### REQUIRED ACTION
Using the post below about OS/2 and early PCs, say whether each statement agrees with it, answering yes or no and quoting the deciding words exactly: (a) The writer's memory extender switched the 80286 into protected mode for all logic processing. (b) The writer had ordered the Compaq 386 that the dealer brought. (c) The Fortran compiler that came with Microport's Unix produced good code.

### READING PASSAGE

OS/2 was dead by design, because it was hard coded to the 80286 segementation and security model
I remember that period very distinctly, because I had just sunk the equivalent of a used Porsche (or a new Golf) into am IBM PC-AT clone with an EGA graphics adapter, basically two years savings from freelance programming work while I studying computer science.
I then wrote my own memory extender so my GEM based mapping application could use extended memory, while GEM and DOS were obviously tied to x86 real-mode. It basically switched the 80286 into protected mode for all logic processing, and then reset it into real-mode via a triple fault to do the drawing bits.
It worked, but every PC had its own little differences on how to trigger the reset or do the recovery because the mechanism might have been IBM intellectual property (who used the keyboard controller to toggle reset).
Anyhow, having worked with PDP-11 in the form of a DEC Professional 350 and with VAX machines, I was utterly bent on overcoming the CP/M feel of my 80286, and also ran Microport's Unix System V release 2 on the machine, which included a free Fortran compiler that unfortunately produced pure garbage as code.
It also included a working DOS-box, long before OS2 could deliver that. Using the same reset magic, I'd exploited for my personal extender. I ran a CP/M emulator on that with WordStar inside just for the kicks of running CP/M on a Unix box!
Then the Compaq 386 came along. I even got one coming to my doorstep. The dealer who I had purchased the 80286 from came to my house, rung the bell and told me he had a 386 for me.
You see, when these machines were the price of a new car, house deliveries up the stairs and setup of the machine were actually part of the service...
Can you imagine just how painful it was to tell him that I had not ordered it? And finding out that in fact my father had ordered it for himself? Including a full 32-bit Unix that actually worked like it would on a VAX?
BTW: that Compaq wasn't slow. Perhaps that ESDI HDD wasn't super quick, but the EDO RAM was 32-bits wide and way faster than anything on my 8MHz 80286. And Unix apps don't typically block on physical disk writes.

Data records
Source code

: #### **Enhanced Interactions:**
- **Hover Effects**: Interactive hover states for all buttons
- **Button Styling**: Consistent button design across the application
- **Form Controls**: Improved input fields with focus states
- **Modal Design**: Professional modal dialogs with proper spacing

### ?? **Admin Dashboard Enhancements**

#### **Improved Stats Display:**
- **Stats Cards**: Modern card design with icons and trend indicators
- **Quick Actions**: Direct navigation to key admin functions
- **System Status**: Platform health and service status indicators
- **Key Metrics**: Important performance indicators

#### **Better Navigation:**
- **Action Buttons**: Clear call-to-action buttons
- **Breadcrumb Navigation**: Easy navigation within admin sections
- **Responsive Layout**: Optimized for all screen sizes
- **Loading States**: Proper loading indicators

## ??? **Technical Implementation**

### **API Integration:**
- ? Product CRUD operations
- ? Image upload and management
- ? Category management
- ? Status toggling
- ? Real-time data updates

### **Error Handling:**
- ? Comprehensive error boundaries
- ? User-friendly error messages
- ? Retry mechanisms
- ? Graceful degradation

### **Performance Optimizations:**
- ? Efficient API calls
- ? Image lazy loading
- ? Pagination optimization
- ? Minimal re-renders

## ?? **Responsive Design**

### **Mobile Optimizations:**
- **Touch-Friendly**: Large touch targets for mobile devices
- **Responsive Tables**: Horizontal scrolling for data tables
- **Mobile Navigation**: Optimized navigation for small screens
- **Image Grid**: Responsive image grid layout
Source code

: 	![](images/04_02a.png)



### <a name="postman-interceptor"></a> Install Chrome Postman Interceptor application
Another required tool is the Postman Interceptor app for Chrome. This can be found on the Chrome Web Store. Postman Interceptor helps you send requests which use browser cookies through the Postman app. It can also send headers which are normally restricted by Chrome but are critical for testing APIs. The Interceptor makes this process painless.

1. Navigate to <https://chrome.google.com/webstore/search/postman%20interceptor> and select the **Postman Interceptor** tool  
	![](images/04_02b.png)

### RESULT OF THE EXERCISE
(a) Yes: "It basically switched the 80286 into protected mode for all logic processing"
(b) No: "finding out that in fact my father had ordered it for himself"
(c) No: "unfortunately produced pure garbage as code"